## What you have to do
Your task is to filter the data below down to the lines holding "reset".

Stored records
⁂

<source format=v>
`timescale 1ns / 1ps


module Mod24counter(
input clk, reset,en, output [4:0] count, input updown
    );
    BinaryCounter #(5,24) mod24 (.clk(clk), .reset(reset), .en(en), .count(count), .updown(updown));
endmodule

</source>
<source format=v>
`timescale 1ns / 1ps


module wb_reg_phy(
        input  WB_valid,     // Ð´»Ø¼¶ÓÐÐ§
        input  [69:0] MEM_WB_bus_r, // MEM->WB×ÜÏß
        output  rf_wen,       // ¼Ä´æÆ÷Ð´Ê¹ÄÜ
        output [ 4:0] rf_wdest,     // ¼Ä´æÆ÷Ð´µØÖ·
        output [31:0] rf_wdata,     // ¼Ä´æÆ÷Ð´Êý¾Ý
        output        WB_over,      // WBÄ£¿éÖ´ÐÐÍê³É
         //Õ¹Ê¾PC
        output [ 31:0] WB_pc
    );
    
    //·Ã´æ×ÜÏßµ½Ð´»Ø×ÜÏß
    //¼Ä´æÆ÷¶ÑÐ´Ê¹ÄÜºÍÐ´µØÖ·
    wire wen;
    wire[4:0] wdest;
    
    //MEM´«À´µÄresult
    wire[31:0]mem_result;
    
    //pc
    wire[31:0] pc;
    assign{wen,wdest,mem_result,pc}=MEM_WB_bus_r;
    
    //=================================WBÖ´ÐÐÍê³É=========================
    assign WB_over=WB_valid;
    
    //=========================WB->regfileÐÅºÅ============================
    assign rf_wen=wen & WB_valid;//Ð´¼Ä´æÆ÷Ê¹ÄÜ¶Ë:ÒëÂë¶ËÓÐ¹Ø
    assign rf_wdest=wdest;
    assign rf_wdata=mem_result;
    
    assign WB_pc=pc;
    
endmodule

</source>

⁂

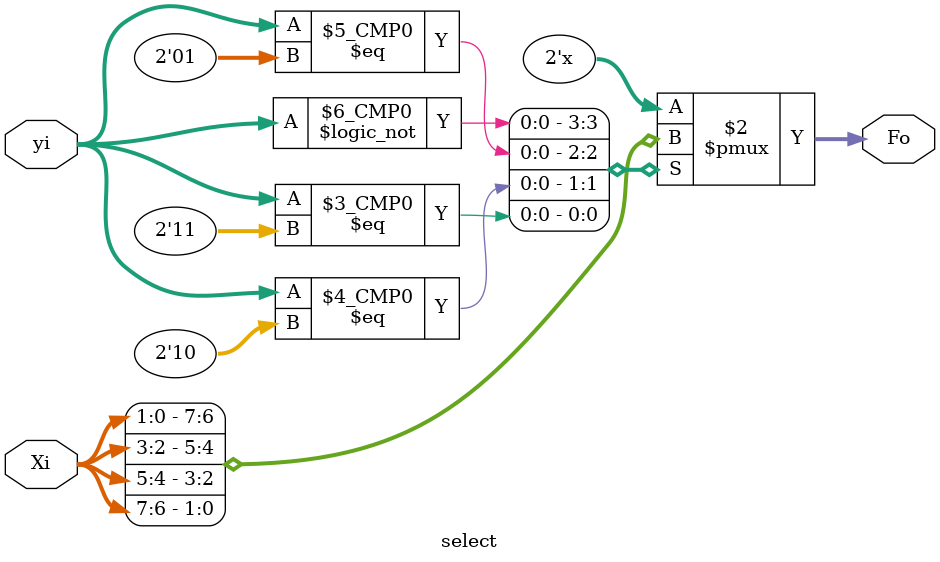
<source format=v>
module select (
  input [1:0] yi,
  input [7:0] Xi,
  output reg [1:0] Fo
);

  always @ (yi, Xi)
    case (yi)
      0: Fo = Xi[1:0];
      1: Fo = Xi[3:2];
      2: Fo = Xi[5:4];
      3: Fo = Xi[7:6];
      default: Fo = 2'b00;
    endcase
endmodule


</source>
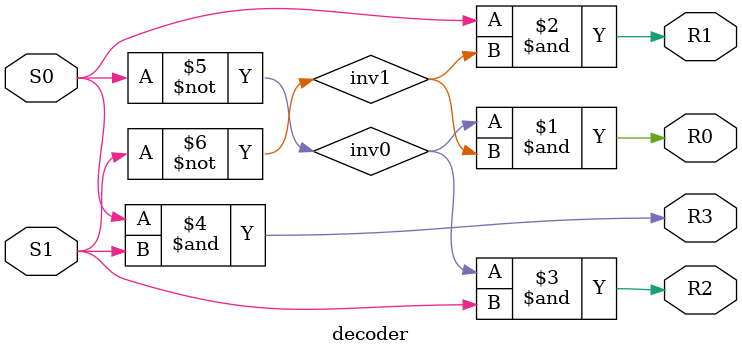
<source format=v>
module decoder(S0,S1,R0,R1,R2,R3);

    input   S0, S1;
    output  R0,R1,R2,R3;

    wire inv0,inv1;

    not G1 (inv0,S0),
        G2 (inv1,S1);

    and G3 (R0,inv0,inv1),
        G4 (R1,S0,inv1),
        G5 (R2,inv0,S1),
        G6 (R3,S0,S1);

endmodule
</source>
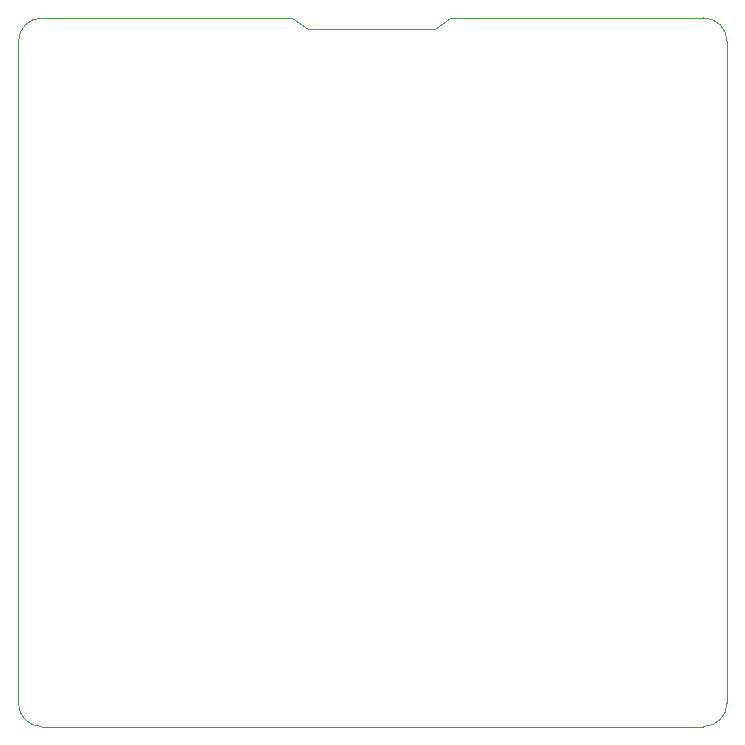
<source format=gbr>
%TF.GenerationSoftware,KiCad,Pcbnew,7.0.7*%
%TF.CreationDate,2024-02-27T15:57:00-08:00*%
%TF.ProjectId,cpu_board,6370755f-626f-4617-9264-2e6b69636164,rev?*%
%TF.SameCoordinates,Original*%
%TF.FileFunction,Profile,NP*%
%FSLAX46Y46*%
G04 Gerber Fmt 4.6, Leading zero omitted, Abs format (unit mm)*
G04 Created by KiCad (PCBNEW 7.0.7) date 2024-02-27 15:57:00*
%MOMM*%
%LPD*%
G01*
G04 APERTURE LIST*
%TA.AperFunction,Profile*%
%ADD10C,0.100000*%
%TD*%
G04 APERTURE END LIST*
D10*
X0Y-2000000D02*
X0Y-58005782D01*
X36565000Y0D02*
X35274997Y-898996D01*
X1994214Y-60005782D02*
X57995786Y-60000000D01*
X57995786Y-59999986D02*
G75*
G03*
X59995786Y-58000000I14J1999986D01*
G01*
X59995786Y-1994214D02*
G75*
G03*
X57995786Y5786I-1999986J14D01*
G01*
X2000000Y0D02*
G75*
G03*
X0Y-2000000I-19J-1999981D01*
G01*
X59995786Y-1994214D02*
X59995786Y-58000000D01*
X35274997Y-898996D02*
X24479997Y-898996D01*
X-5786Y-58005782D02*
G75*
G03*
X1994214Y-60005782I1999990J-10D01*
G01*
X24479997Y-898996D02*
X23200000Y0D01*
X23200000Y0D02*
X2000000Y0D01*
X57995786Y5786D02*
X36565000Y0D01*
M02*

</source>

⁂

## Response to the exercise
input clk, reset,en, output [4:0] count, input updown
    BinaryCounter #(5,24) mod24 (.clk(clk), .reset(reset), .en(en), .count(count), .updown(updown));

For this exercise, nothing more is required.